Put 2 quarts water in pot, add 1 tablespoon salt and bring to boil. Drain soaked rice and add to boiling water. Boil until rice is nearly done but not soft, 5 to 10 minutes, stirring twice to keep grains from sticking together. Drain rice in colander and rinse with lukewarm water.
Put 1/3 of melted butter and 2 tablespoons water in bottom of pot. Using large spoon, sprinkle rice grains into pot, distributing evenly. Allow rice to form cone shape. Pour remaining melted butter over rice. With handle of wooden spoon, punch 2 to 3 holes from top of rice mound to bottom of pot.
Put dish towel or paper towels over pot, then cover with pot lid. Set pot on medium heat 10 to 15 minutes, then reduce heat to low 35 to 40 minutes. Can be kept in warm oven 1 hour.
5 large onions
1/8 teaspoon saffron threads
2 pounds boneless lamb or beef, in Kabab pieces
1/4 cup butter, melted, optional
4 onions, quartered, optional
1 to 2 teaspoons ground sumac, optional
Quarter 1 onion and reduce to fine puree in food processor (leave kitchen windows open because of fumes). Push puree through fine strainer. Grind saffron to powder in mortar, or on plate using back of spoon, and dissolve in onion juice.
Clean meat and trim excess fat. Mix meat with onion juice marinade, cover with plastic wrap and marinate 1 hour at room temperature.

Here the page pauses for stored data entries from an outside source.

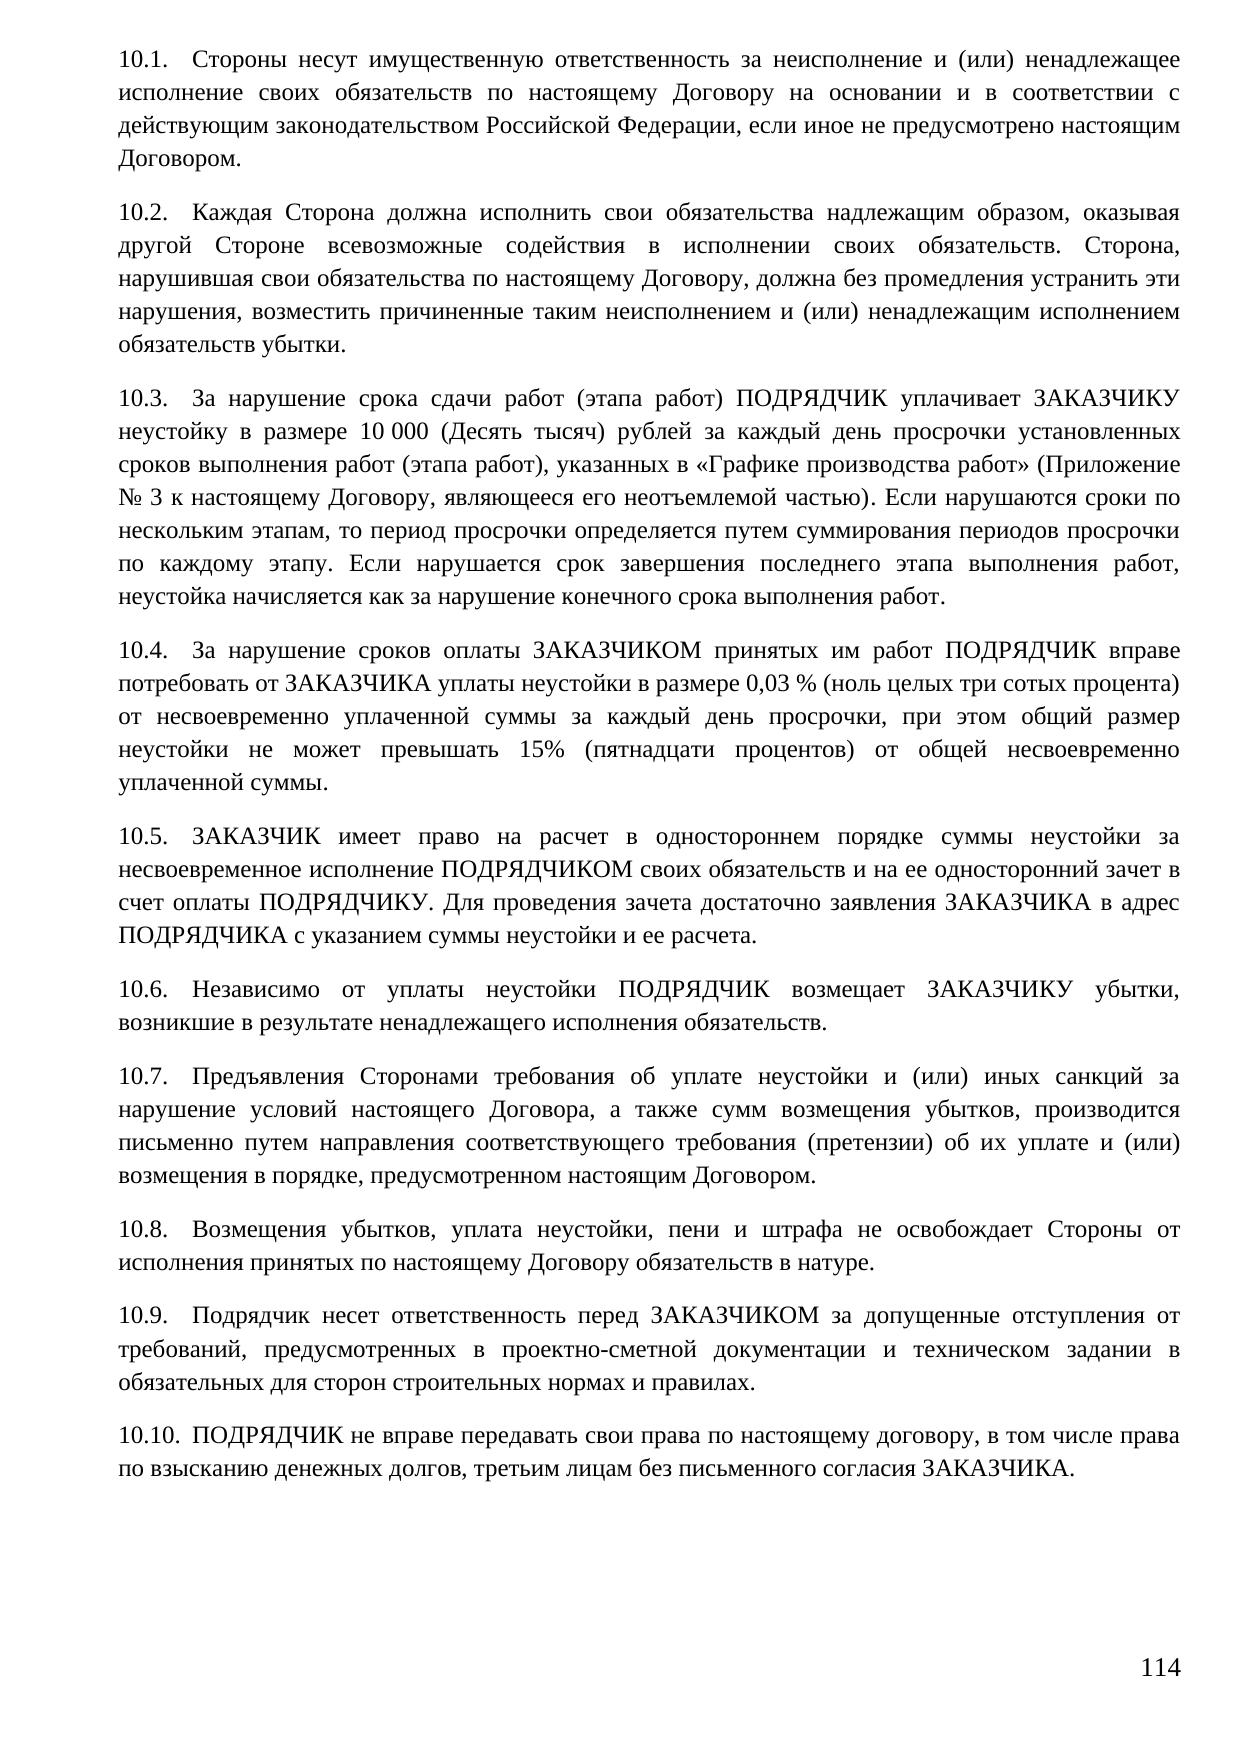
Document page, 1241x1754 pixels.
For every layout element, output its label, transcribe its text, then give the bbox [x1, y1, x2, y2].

list Подрядчик несет ответственность перед ЗАКАЗЧИКОМ за допущенные отступления от требований, предусмотренных в проектно-сметной документации и техническом задании в обязательных для сторон строительных нормах и правилах. [118, 1301, 1181, 1395]
list Каждая Сторона должна исполнить свои обязательства надлежащим образом, оказывая другой Стороне всевозможные содействия в исполнении своих обязательств. Сторона, нарушившая свои обязательства по настоящему Договору, должна без промедления устранить эти нарушения, возместить причиненные таким неисполнением и (или) ненадлежащим исполнением обязательств убытки. [118, 197, 1181, 358]
list ЗАКАЗЧИК имеет право на расчет в одностороннем порядке суммы неустойки за несвоевременное исполнение ПОДРЯДЧИКОМ своих обязательств и на ее односторонний зачет в счет оплаты ПОДРЯДЧИКУ. Для проведения зачета достаточно заявления ЗАКАЗЧИКА в адрес ПОДРЯДЧИКА с указанием суммы неустойки и ее расчета. [118, 821, 1181, 949]
list За нарушение сроков оплаты ЗАКАЗЧИКОМ принятых им работ ПОДРЯДЧИК вправе потребовать от ЗАКАЗЧИКА уплаты неустойки в размере 0,03 % (ноль целых три сотых процента) от несвоевременно уплаченной суммы за каждый день просрочки, при этом общий размер неустойки не может превышать 15% (пятнадцати процентов) от общей несвоевременно уплаченной суммы. [118, 635, 1181, 796]
list Предъявления Сторонами требования об уплате неустойки и (или) иных санкций за нарушение условий настоящего Договора, а также сумм возмещения убытков, производится письменно путем направления соответствующего требования (претензии) об их уплате и (или) возмещения в порядке, предусмотренном настоящим Договором. [118, 1061, 1181, 1189]
list Стороны несут имущественную ответственность за неисполнение и (или) ненадлежащее исполнение своих обязательств по настоящему Договору на основании и в соответствии с действующим законодательством Российской Федерации, если иное не предусмотрено настоящим Договором. [118, 44, 1181, 172]
list Независимо от уплаты неустойки ПОДРЯДЧИК возмещает ЗАКАЗЧИКУ убытки, возникшие в результате ненадлежащего исполнения обязательств. [118, 974, 1181, 1036]
list ПОДРЯДЧИК не вправе передавать свои права по настоящему договору, в том числе права по взысканию денежных долгов, третьим лицам без письменного согласия ЗАКАЗЧИКА. [118, 1421, 1181, 1482]
list За нарушение срока сдачи работ (этапа работ) ПОДРЯДЧИК уплачивает ЗАКАЗЧИКУ неустойку в размере 10 000 (Десять тысяч) рублей за каждый день просрочки установленных сроков выполнения работ (этапа работ), указанных в «Графике производства работ» (Приложение № 3 к настоящему Договору, являющееся его неотъемлемой частью). Если нарушаются сроки по нескольким этапам, то период просрочки определяется путем суммирования периодов просрочки по каждому этапу. Если нарушается срок завершения последнего этапа выполнения работ, неустойка начисляется как за нарушение конечного срока выполнения работ. [118, 383, 1181, 610]
list Возмещения убытков, уплата неустойки, пени и штрафа не освобождает Стороны от исполнения принятых по настоящему Договору обязательств в натуре. [118, 1214, 1181, 1276]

When ready to cook meat, season with salt and pepper to taste and thread onto skewers. Grill until done. Brush with melted butter.
To serve, set Chelo pot in sink of cold water 1 minute to loosen crust on bottom of pot. Remove pot lid. Turn large serving plate upside-down and cover pot with it. Holding pot and plate tightly together, turn both upside-down. Rice should come out on plate. ٔemove pot. Divide crust among diners and serve rice with Kabab. Quarter remaining onions. Garnish with cilantro and raw onions, and sprinkle Kabab with sumac.